Edith McCormick continued to be a woman of punctuality and ritual, but with Krenn she devised a somewhat new routine. He had been given a large suite of rooms at the Drake Hotel, just across the street from 1000 Lake Shore Drive, and at precisely 9:15 every morning Edith would telephone him there, and they would plan their day. At 1:00 P.M. on the dot, Krenn would arrive at Edith’s door bearing a small floral nosegay for his patroness. Then they would lunch. Usually they would lunch at home, but occasionally they would be driven to a nearby hotel or restaurant. Whenever they were observed together, it was noticed that their conversations were stiff and formal—even sedate—and that they never addressed each other by first names. If there were no other guests, they spoke in formal German. Their afternoons were devoted to language lessons, which they took in separate rooms, and then, around four, Krenn would reappear. The Rolls Royce would be waiting and, with the chauffeur and footman and at le
ast one but sometimes two detectives, they would go to the movies. Sometimes they would manage to take in as many as four movies in an afternoon and evening, and the driver and footman always parked outside the theatre, even when the film happened to be showing in one of Chicago’s seedier neighborhoods. Then they would be driven home, where two butlers, stationed on either side of the front door, waited to usher Mrs. McCormick in. Unless it was an exceptionally early evening, Krenn did not enter Mrs. McCormick’s house. Everything was rigidly circumspect; that way, there could be no talk, no scandal. Edith explained why she had lost her taste for travel. She could see as much of the world as she wanted in the movies.

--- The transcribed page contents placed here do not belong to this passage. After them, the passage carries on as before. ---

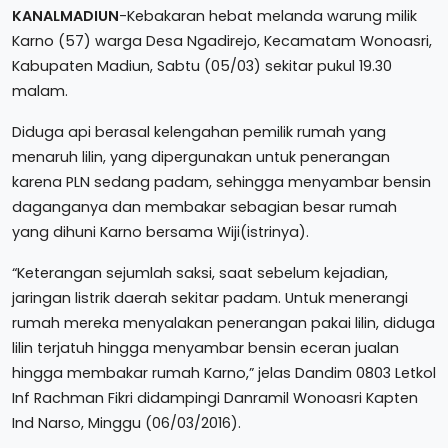
KANALMADIUN
-Kebakaran hebat melanda warung milik
Karno (57) warga Desa Ngadirejo, Kecamatam Wonoasri,
Kabupaten Madiun, Sabtu (05/03) sekitar pukul 19.30
malam.
Diduga api berasal kelengahan pemilik rumah yang
menaruh lilin, yang dipergunakan untuk penerangan
karena PLN sedang padam, sehingga menyambar bensin
daganganya dan membakar sebagian besar rumah
yang dihuni Karno bersama Wiji(istrinya).
“Keterangan sejumlah saksi, saat sebelum kejadian,
jaringan listrik daerah sekitar padam. Untuk menerangi
rumah mereka menyalakan penerangan pakai lilin, diduga
lilin terjatuh hingga menyambar bensin eceran jualan
hingga membakar rumah Karno,” jelas Dandim 0803 Letkol
Inf Rachman Fikri didampingi Danramil Wonoasri Kapten
Ind Narso, Minggu (06/03/2016).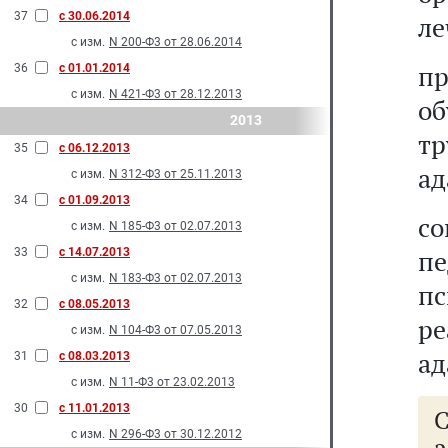
37
с 30.06.2014
ле
с изм.
N 200-Ф3 от 28.06.2014
п
36
с 01.01.2014
с изм.
N 421-Ф3 от 28.12.2013
об
2013
т
35
с 06.12.2013
ад
с изм.
N 312-Ф3 от 25.11.2013
34
с 01.09.2013
с
с изм.
N 185-Ф3 от 02.07.2013
п
33
с 14.07.2013
с изм.
N 183-Ф3 от 02.07.2013
п
32
с 08.05.2013
р
с изм.
N 104-Ф3 от 07.05.2013
ад
31
с 08.03.2013
с изм.
N 11-Ф3 от 23.02.2013
30
с 11.01.2013
с изм.
N 296-Ф3 от 30.12.2012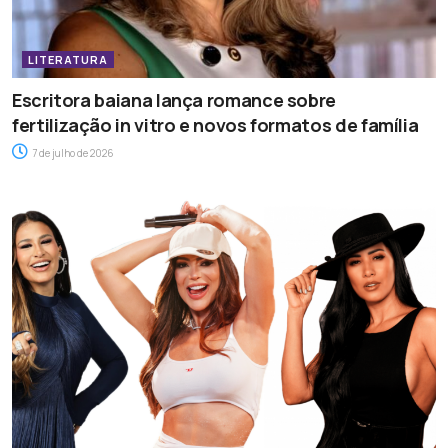
LITERATURA
Escritora baiana lança romance sobre
fertilização in vitro e novos formatos de família
7 de julho de 2026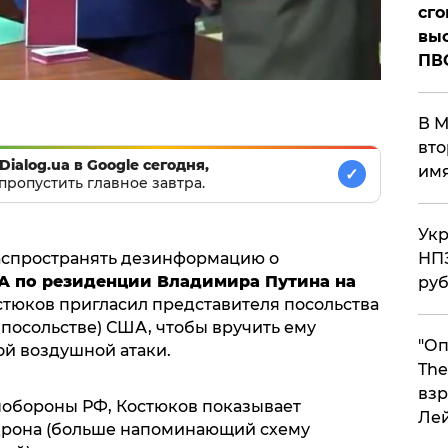
сго
выс
ПВ
В М
вто
Dialog.ua в Google сегодня,
им
✓
пропустить главное завтра.
Укр
аспространять дезинформацию о
НПЗ
А по резиденции Владимира Путина на
ру
остюков пригласил представителя посольства
 посольстве) США, чтобы вручить ему
"Оп
ой воздушной атаки.
The
взр
нобороны РФ, Костюков показывает
Ле
дрона (больше напоминающий схему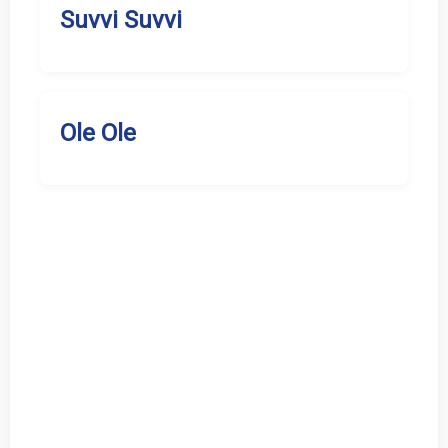
Suvvi Suvvi
Ole Ole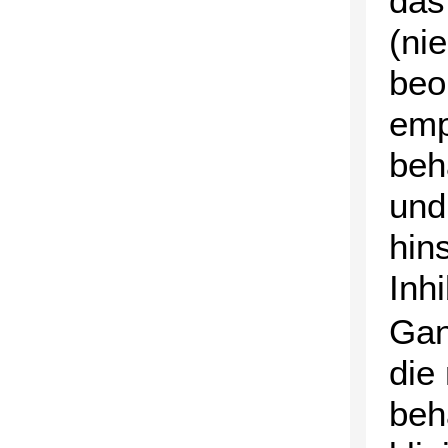
das
(nie
beo
emp
beh
und
hin
Inh
Gan
die
beh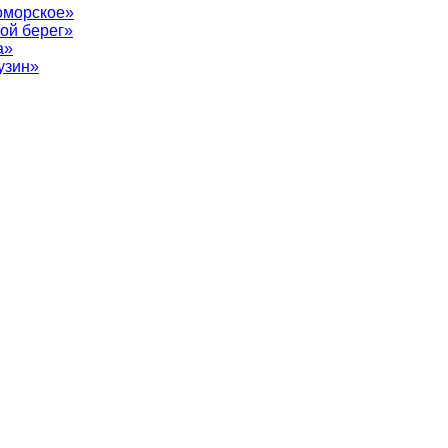
оморское»
ой берег»
а»
узин»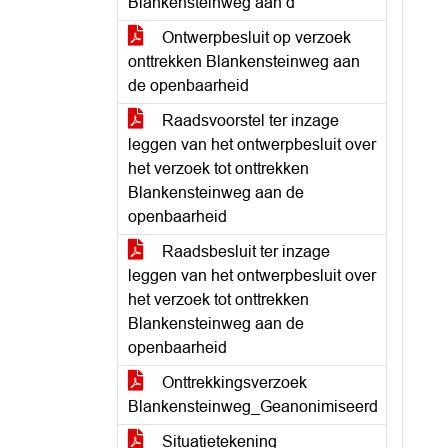
Blankensteinweg aan d
Ontwerpbesluit op verzoek
onttrekken Blankensteinweg aan
de openbaarheid
Raadsvoorstel ter inzage
leggen van het ontwerpbesluit over
het verzoek tot onttrekken
Blankensteinweg aan de
openbaarheid
Raadsbesluit ter inzage
leggen van het ontwerpbesluit over
het verzoek tot onttrekken
Blankensteinweg aan de
openbaarheid
Onttrekkingsverzoek
Blankensteinweg_Geanonimiseerd
Situatietekening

Usually, after her movie-going evenings, Edith went straight to bed. But sometimes she would summon her staff and spend an hour or so rearranging the furniture. This was definitely post-Jungian behavior, the sort of thing she had never done before.
Some people suggested that Edwin Krenn was an emotional substitute for Edith’s dead son. Certainly he was a more reliable person than any of her remaining three children, all of whom had gone on from structured childhood to lead variously disordered lives. Her son Fowler, who would later become president of International Harvester, had, in 1921, married Mrs. Anne “Fifi” Stillman. A considerable difference in their ages could not be ignored. In fact, Mrs. Stillman was the mother of Fowler’s Princeton roommate. Furthermore, Mrs. Stillman and her ex-husband had been principals in a well-publicized divorce fight, in which adultery had been charged on both sides. Fifi Stillman had claimed that her husband was keeping a Follies girl. Her husband countercharged that she had exchanged favors with an Indian guide in the backwoods of Canada.